------ Record extracts

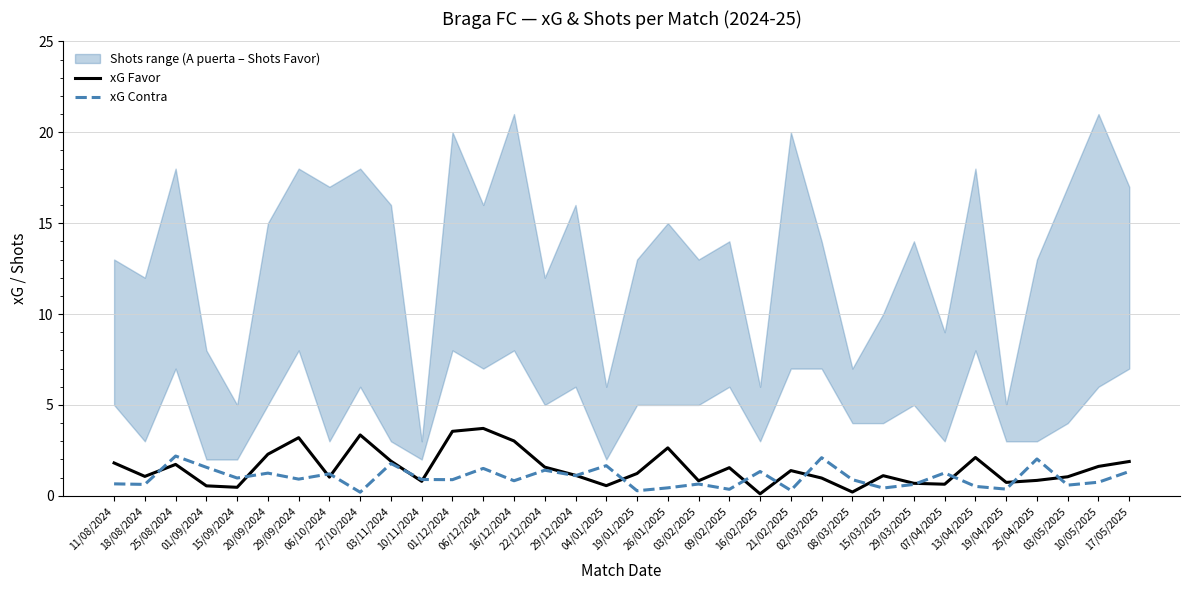

Reading right to left, transcribe all the data shown in this chart.

xG Favor: 17/05/2025=1.9	10/05/2025=1.6	03/05/2025=1.1	25/04/2025=0.8	19/04/2025=0.7	13/04/2025=2.1	07/04/2025=0.6	29/03/2025=0.7	15/03/2025=1.1	08/03/2025=0.2	02/03/2025=1.0	21/02/2025=1.4	16/02/2025=0.1	09/02/2025=1.6	03/02/2025=0.8	26/01/2025=2.6	19/01/2025=1.2	04/01/2025=0.6	29/12/2024=1.1	22/12/2024=1.6	16/12/2024=3.0	06/12/2024=3.7	01/12/2024=3.5	10/11/2024=0.8	03/11/2024=1.9	27/10/2024=3.4	06/10/2024=1.0	29/09/2024=3.2	20/09/2024=2.3	15/09/2024=0.5	01/09/2024=0.6	25/08/2024=1.7	18/08/2024=1.1	11/08/2024=1.8
xG Contra: 17/05/2025=1.3	10/05/2025=0.8	03/05/2025=0.6	25/04/2025=2.0	19/04/2025=0.4	13/04/2025=0.5	07/04/2025=1.3	29/03/2025=0.6	15/03/2025=0.4	08/03/2025=0.9	02/03/2025=2.1	21/02/2025=0.3	16/02/2025=1.3	09/02/2025=0.4	03/02/2025=0.7	26/01/2025=0.4	19/01/2025=0.3	04/01/2025=1.7	29/12/2024=1.1	22/12/2024=1.4	16/12/2024=0.8	06/12/2024=1.5	01/12/2024=0.9	10/11/2024=0.9	03/11/2024=1.8	27/10/2024=0.2	06/10/2024=1.2	29/09/2024=0.9	20/09/2024=1.2	15/09/2024=1.0	01/09/2024=1.6	25/08/2024=2.2	18/08/2024=0.6	11/08/2024=0.7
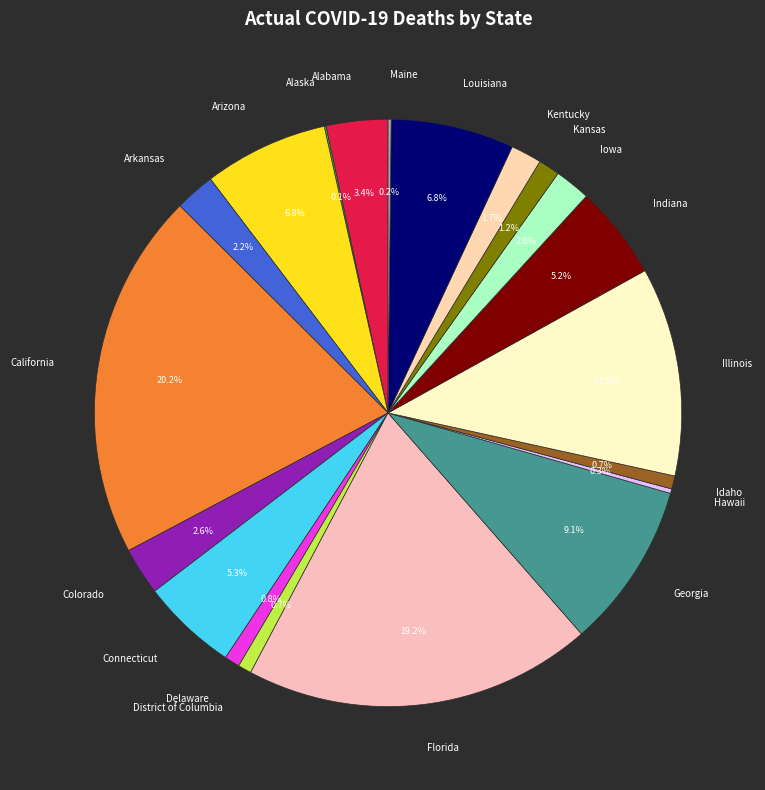

What is the largest slice in the pie chart?

California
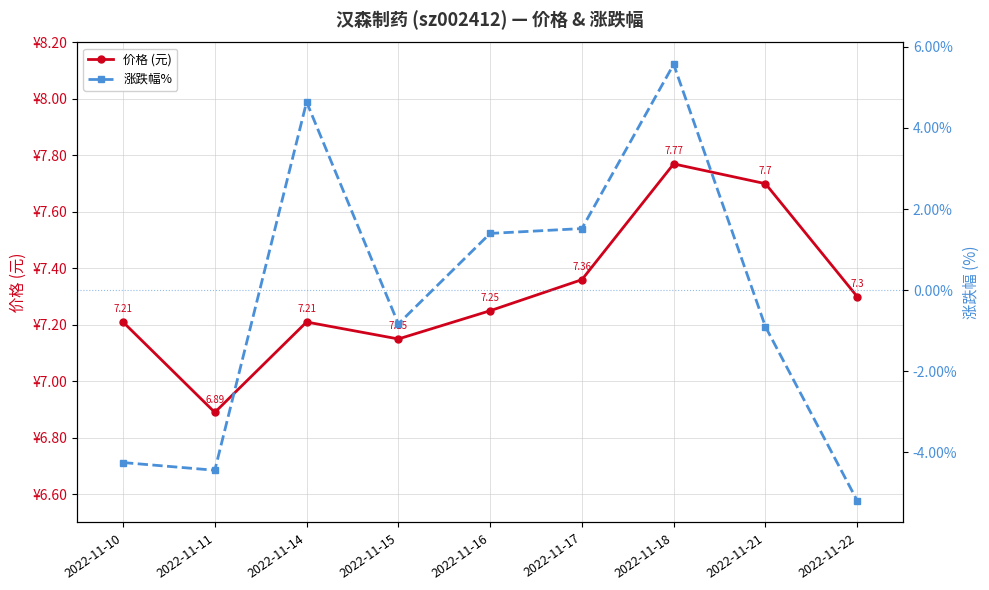

Does the chart display data point markers on the line(s)?

Yes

------------

## Assigned task:
List as numbered lines everything in the items from the line containing "What is the largest slice in the pie chart?" through the end of the items, both included. Skip blank lines and leave out the pictures.

## Written response:
1. What is the largest slice in the pie chart?
2. California
3. Does the chart display data point markers on the line(s)?
4. Yes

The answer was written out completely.